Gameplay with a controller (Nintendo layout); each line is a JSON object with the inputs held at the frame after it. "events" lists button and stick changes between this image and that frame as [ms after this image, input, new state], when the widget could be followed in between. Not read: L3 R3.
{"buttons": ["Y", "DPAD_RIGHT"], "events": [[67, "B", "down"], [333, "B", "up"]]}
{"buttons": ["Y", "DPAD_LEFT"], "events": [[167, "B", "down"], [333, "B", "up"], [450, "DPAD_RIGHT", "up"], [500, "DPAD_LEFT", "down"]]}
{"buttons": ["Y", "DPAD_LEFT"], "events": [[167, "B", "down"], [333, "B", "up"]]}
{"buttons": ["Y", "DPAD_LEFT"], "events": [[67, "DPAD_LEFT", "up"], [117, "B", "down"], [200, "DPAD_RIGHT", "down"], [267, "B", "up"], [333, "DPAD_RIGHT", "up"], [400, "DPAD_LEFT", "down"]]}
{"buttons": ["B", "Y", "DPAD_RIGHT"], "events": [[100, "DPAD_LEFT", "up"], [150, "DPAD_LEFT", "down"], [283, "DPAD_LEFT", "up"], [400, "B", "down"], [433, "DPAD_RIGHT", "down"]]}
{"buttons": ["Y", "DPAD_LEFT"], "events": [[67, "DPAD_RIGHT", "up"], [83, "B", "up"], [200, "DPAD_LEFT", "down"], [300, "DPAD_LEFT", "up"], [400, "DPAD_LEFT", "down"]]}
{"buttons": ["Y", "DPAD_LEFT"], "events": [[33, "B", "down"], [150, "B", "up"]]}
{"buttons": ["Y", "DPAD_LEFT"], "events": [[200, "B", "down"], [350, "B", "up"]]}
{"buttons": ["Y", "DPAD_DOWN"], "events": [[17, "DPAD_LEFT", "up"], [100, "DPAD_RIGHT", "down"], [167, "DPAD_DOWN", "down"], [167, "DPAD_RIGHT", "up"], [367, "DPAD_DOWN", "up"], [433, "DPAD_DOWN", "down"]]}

• [About this task] The records above are to be copied in full, exactly as written.

• [Answer area]
Gameplay with a controller (Nintendo layout); each line is a JSON object with the inputs held at the frame after it. "events" lists button and stick changes between this image and that frame as [ms after this image, input, new state], when the widget could be followed in between. Not read: L3 R3.
{"buttons": ["Y", "DPAD_RIGHT"], "events": [[67, "B", "down"], [333, "B", "up"]]}
{"buttons": ["Y", "DPAD_LEFT"], "events": [[167, "B", "down"], [333, "B", "up"], [450, "DPAD_RIGHT", "up"], [500, "DPAD_LEFT", "down"]]}
{"buttons": ["Y", "DPAD_LEFT"], "events": [[167, "B", "down"], [333, "B", "up"]]}
{"buttons": ["Y", "DPAD_LEFT"], "events": [[67, "DPAD_LEFT", "up"], [117, "B", "down"], [200, "DPAD_RIGHT", "down"], [267, "B", "up"], [333, "DPAD_RIGHT", "up"], [400, "DPAD_LEFT", "down"]]}
{"buttons": ["B", "Y", "DPAD_RIGHT"], "events": [[100, "DPAD_LEFT", "up"], [150, "DPAD_LEFT", "down"], [283, "DPAD_LEFT", "up"], [400, "B", "down"], [433, "DPAD_RIGHT", "down"]]}
{"buttons": ["Y", "DPAD_LEFT"], "events": [[67, "DPAD_RIGHT", "up"], [83, "B", "up"], [200, "DPAD_LEFT", "down"], [300, "DPAD_LEFT", "up"], [400, "DPAD_LEFT", "down"]]}
{"buttons": ["Y", "DPAD_LEFT"], "events": [[33, "B", "down"], [150, "B", "up"]]}
{"buttons": ["Y", "DPAD_LEFT"], "events": [[200, "B", "down"], [350, "B", "up"]]}
{"buttons": ["Y", "DPAD_DOWN"], "events": [[17, "DPAD_LEFT", "up"], [100, "DPAD_RIGHT", "down"], [167, "DPAD_DOWN", "down"], [167, "DPAD_RIGHT", "up"], [367, "DPAD_DOWN", "up"], [433, "DPAD_DOWN", "down"]]}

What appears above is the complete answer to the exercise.